Injuries with weight training can occur whether you are a pro in a strongman
competition or just an enthusiast (if there is such a thing.) As an example, in an
article published in the
Journal of Strength & Conditioning Research , 82 percent of strongman athletes reported a smorgasbord of injuries:
Lower back (24 percent), shoulder (21 percent), bicep (11 percent), knee
(11 percent), and strains and tears of muscle (38 percent) and tendon
(23 percent) were the most frequent. And the majority of these (68 percent)
were acute and of moderate severity (47 percent).
Strongman athletes used self-treatment (54 percent) or medical professional
treatment (41 percent) for their injuries. In fact, 41 percent of the
time, strongman athletes injured themselves enough to require medical
treatment. Interestingly, stretching regularly and being in shape and
training consistently were not necessarily protective. Monitoring form
and adherence to a careful training regime was preventative.
Weight training isn’t all bad news. I’ve rarely seen a chronic
injury from performing leg lifts, crunches or planks (unless the supports
gave way). Abdominal muscle injury can occur with overzealous or excessive
weights. These exercises are safer because they are lower velocity, shorter
lever arm, and concentric contractions (excepting crunches). Lower lumbar
disk pressures are seen with these exercises as well. Isometric plank
exercises increase core strength and can also protect against injury.
And if you want to avoid severe lower back pain, prevention, as with most
things, is the best medicine. Maintain an appropriate body weight. Lift
weights within reason and within prior ability. Advance slowly and methodically.

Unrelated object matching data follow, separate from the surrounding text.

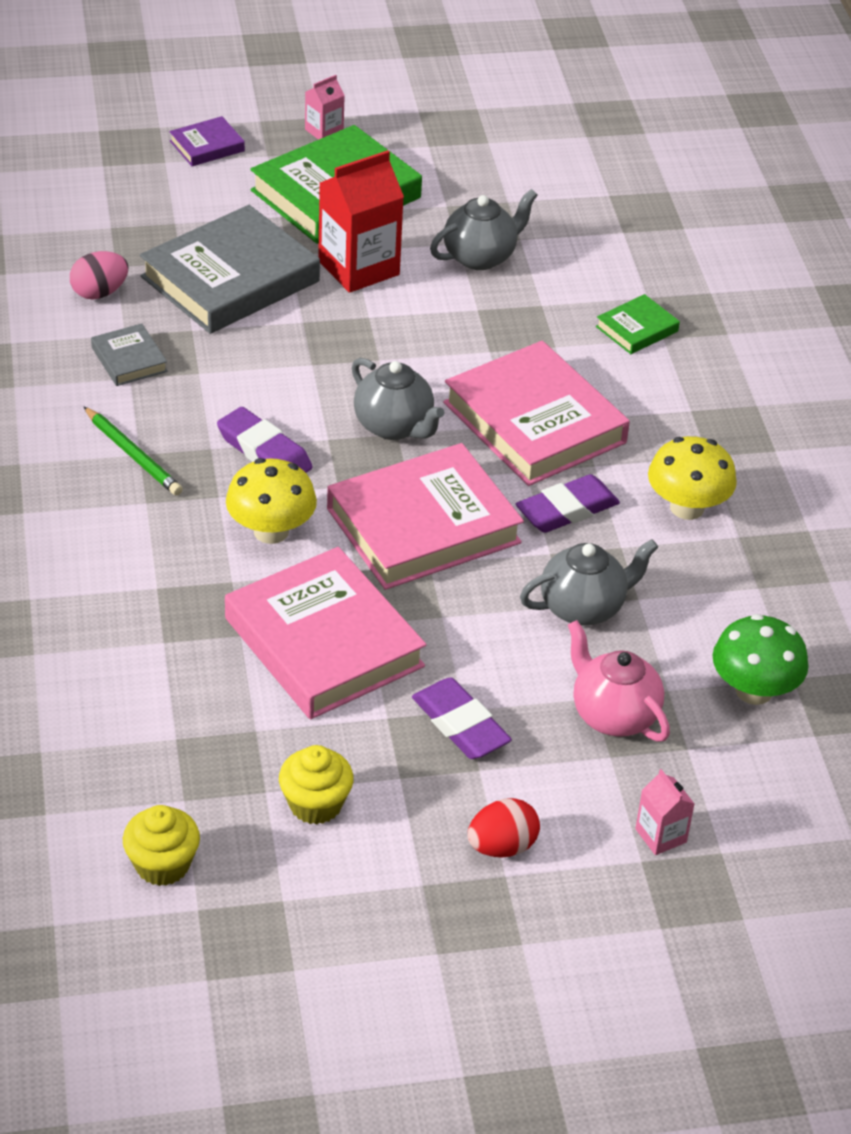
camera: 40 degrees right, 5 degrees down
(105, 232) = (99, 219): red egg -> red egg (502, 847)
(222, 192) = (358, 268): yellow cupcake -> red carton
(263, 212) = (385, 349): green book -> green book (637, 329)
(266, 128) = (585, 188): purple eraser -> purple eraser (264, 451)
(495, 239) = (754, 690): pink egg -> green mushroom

Use excellent form, which can only come from excellent coaching. Most
importantly, do not train when injured. If you are, change to aerobics
for a week.
Simple therapies, such as initial icing, rest, subsequent heat, stretching
and over-the-counter anti-inflammatories work well for acute injuries.
Avoiding chronic pain means avoiding chronic re-injury. There is no shame
in training at 30 percent of your max for a while if in the end it means
you bounce back quicker and possibly stronger than before. That said,
if pain lasts more than a week, or if numbness, tingling, weakness occurs,
don’t hesitate to seek out a medical evaluation.

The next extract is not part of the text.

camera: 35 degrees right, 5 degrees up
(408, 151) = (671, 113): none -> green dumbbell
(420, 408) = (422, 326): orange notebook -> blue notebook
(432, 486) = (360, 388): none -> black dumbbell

Dr. Michael L. Gordon is a spine surgeon at Newport Orthopedic Institute & Hoag Orthopedic
Institute in Irvine and Newport Beach, California. He specializes in minimally-invasive
surgery of the cervical and lumbar spine in adults. To stay fit, Dr. Gordon
tries to balance work with a minimum of 5 hours a week in the gym. He
is an avid cycler, skier and ex-runner who’s replaced the pavement
with an elliptical as an inevitable compromise with the old ACL injury.